Children thrive with parental involvement

Mother with young boy.

At a glance

  • Kids become better learners when their parents get involved in their education.
  • Parental involvement encourages kids to pursue higher education.
  • Parental involvement makes kids happier.
  • Think laterally about how to get involved in your teen's school life.
  • Seek suggestions from your child's teacher if you run out of ideas.

Turning the snags at the school sausage sizzle or sewing sequins on costumes for the school play has far more value than parents realise.

As a parent, you are the most influential factor in how your child views school and the community they're part of. Your involvement with their learning goes a long way towards your child becoming a capable, resilient and happy adult.

Regardless of whether your children are in primary or high school, never be afraid to ask teachers how you can get involved.
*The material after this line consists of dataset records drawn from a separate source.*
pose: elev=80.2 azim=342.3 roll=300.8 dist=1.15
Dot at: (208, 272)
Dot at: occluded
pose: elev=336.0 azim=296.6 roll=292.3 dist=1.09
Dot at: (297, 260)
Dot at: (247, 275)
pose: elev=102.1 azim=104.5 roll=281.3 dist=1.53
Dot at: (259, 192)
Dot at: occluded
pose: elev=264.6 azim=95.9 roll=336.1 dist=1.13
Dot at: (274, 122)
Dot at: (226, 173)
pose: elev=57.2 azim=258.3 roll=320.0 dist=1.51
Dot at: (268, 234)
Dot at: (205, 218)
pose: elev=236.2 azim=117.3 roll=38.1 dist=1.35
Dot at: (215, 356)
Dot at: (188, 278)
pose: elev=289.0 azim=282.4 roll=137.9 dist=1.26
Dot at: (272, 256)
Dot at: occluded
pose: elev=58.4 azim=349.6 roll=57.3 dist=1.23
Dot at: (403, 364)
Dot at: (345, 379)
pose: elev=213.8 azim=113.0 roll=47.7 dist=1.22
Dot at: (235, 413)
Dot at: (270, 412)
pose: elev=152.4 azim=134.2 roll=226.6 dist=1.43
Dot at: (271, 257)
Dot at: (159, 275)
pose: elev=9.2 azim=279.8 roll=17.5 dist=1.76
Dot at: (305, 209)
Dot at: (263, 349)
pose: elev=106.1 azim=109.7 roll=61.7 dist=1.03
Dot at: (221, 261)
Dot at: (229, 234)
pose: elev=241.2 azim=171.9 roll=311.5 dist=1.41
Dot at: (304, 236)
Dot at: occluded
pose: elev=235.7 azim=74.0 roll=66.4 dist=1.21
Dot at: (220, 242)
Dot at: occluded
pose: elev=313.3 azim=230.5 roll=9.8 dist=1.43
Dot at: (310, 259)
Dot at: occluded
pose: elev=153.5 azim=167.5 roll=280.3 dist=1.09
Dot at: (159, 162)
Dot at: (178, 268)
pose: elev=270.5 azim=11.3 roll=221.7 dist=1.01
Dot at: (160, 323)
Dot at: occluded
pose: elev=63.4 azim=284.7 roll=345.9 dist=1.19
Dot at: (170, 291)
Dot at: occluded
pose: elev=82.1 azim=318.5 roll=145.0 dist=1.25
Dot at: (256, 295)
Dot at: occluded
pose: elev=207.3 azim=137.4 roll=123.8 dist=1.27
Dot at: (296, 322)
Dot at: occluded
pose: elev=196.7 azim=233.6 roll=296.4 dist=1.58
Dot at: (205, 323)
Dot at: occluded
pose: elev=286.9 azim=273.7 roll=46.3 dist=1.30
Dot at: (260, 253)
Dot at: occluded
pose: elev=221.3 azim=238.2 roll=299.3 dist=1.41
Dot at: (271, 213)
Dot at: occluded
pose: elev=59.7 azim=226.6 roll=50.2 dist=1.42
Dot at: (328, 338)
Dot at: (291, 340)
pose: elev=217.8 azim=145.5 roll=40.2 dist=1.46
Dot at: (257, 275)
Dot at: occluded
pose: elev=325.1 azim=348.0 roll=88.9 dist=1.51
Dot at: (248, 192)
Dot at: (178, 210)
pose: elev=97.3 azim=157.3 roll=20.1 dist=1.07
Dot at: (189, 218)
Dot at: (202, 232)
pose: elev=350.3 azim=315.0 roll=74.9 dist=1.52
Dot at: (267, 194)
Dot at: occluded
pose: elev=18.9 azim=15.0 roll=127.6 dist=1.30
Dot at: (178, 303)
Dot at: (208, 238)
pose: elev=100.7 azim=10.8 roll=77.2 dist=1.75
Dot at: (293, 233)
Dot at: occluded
In the eyes of the school, you a valuable resource. Here's why.

When parents are involved in their child's school life, it leads to a happy and well-adjusted child.

Better learners

Research shows that kids do better at school when parents get involved – in maths, English, their social relationships and their approaches to learning. It has also been proven that parental involvement leads to higher rates of children finishing school and higher aspirations toward further study. Some US studies even state that a parent's involvement in their child's learning is the biggest factor influencing their academic outcome. Now while that possibility could be almost as terrifying as it is encouraging, it does make you realise that no effort you make is wasted.

Happier kids

When parents are involved in their child's school life, it leads to a happy and well-adjusted child, who has positive relationships with teachers and peers. If you find you need to have a tricky conversation with another parent or a teacher later in the year, it feels easier when you've already met them.

Better coping skills

Resilience is the ability to bounce back from disappointments and traumas in life. Research shows that a sense of belonging to a community is a key factor in becoming resilient. Children are more resilient when they feel they are a valuable part of the community, and especially in their school community. Parents also develop greater resilience skills if they feel they are supported in their community.

What kind of involvement?

Taking part in your child's learning takes many forms: Googling information for assignments; breakfast-time spelling quizzes; or even racing across town hunting for long, black pants for the school music festival in the middle of summer.

Ways to get involved in your child's primary school:

  • help at the canteen
  • turn sausages at the barbecue
  • help out with class reading groups
  • sew costumes for school plays
  • organise fundraisers
  • volunteer to go on the class excursion
  • hand out water at the walkathon.
     

The more activities schools offer children, the more opportunities there are for parents to get involved, even if it's once or twice a year.

When kids get older

You may notice invitations to help out with older kids may be few and far between as they become more independent and want more privacy. Just as you once hid the vegies in the spaghetti bolognaise, you may need to think laterally about how to remain in touch with your child's high school without it being too obvious.

Ways to get involved in your child's high school:

  • take part in school camp organisation
  • offer to talk about what you do for work in careers classes
  • timekeep at the sports or swimming carnival
  • help at the canteen (always a winner)
  • occasionally take a few of your child's friends to activities
  • share your cultural knowledge in sessions with teachers.